It might be not unreasonably unsafe, compared to e.g. coal (which will be phased out). But as an investment it is even riskier than FRC fusion. The ratepayers of South Carolina were made to invest $30B in a fission project that will, in the end, produce exactly zero watt-hours of energy. But might burn even more money, first.
Yes, large fission projects probably aren’t the way to go these days—I’d rather see investment in Small Nuclear Reactor technology. More importantly though, considering the alternative (failing to mitigate climate change) the risk-adjusted cost of nuclear is minuscule. Moreover, I don’t understand how it is “riskier” than fusion, which still hasn’t been deployed anywhere in any form?
You are not factoring in opportunity cost: that $30B would buy a hell of a lot of solar panels and wind turbines, with perfect reliability.
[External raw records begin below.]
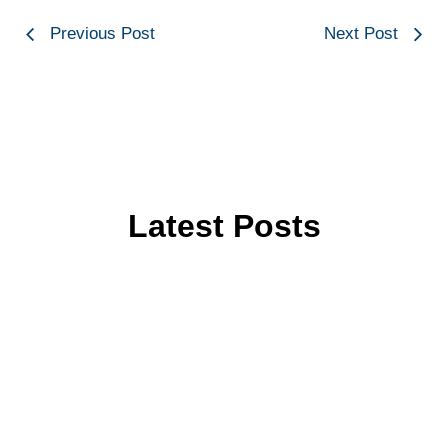
Previous Post
Next Post
Latest Posts
Key Features to Look for in a
Modern Printing Machine
Key Features to Look for in a Modern Printing
Machine: Complete Buyer’s Guide The key features
to look for in...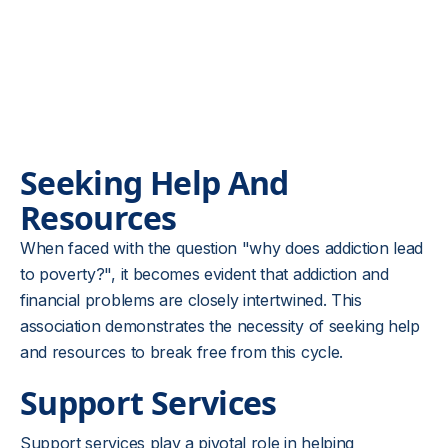
Seeking Help And
Resources
When faced with the question "why does addiction lead
to poverty?", it becomes evident that addiction and
financial problems are closely intertwined. This
association demonstrates the necessity of seeking help
and resources to break free from this cycle.
Support Services
Support services play a pivotal role in helping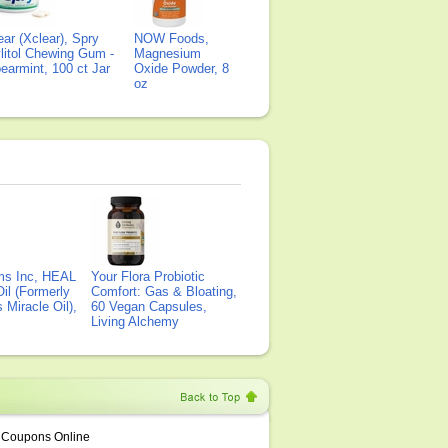
ear (Xclear), Spry
NOW Foods,
litol Chewing Gum -
Magnesium
earmint, 100 ct Jar
Oxide Powder, 8
oz
ms Inc, HEAL
Your Flora Probiotic
il (Formerly
Comfort: Gas & Bloating,
Miracle Oil),
60 Vegan Capsules,
Living Alchemy
Coupons Online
Displacing a megawatt of carbon-generated power now is worth a lot more than displacing that same megawatt in 10 years, because 10 megawatt-years worth of carbon did not, thereby, go into the atmosphere.
> You are not factoring in opportunity cost: that $30B would buy a hell of a lot of solar panels and wind turbines, with perfect reliability.

What do you mean "with perfect reliability"? Do you mean it can buy the panels and turbines and batteries? How much reliable energy capacity does $30B buy?

> Displacing a megawatt of carbon-generated power now is worth a lot more than displacing that same megawatt in 10 years, because 10 megawatt-years worth of carbon did not, thereby, go into the atmosphere.

Yes, there are different return-on-investment curves and the short term obviously favors things which can be deployed quickly. The question is which pays off the best for the relevant timescales. Also, we should invest in both--now isn't the time to pinch pennies nor to put all of our eggs in one basket.

Three Mile Island Chernobyl Fukushima Plus the cleanup at Savanah River by the DOE/DOD
Now do the numbers for coal, LNG, or even rooftop solar. Throw in the cleanup costs for a terawatt of solar panels while you're at it.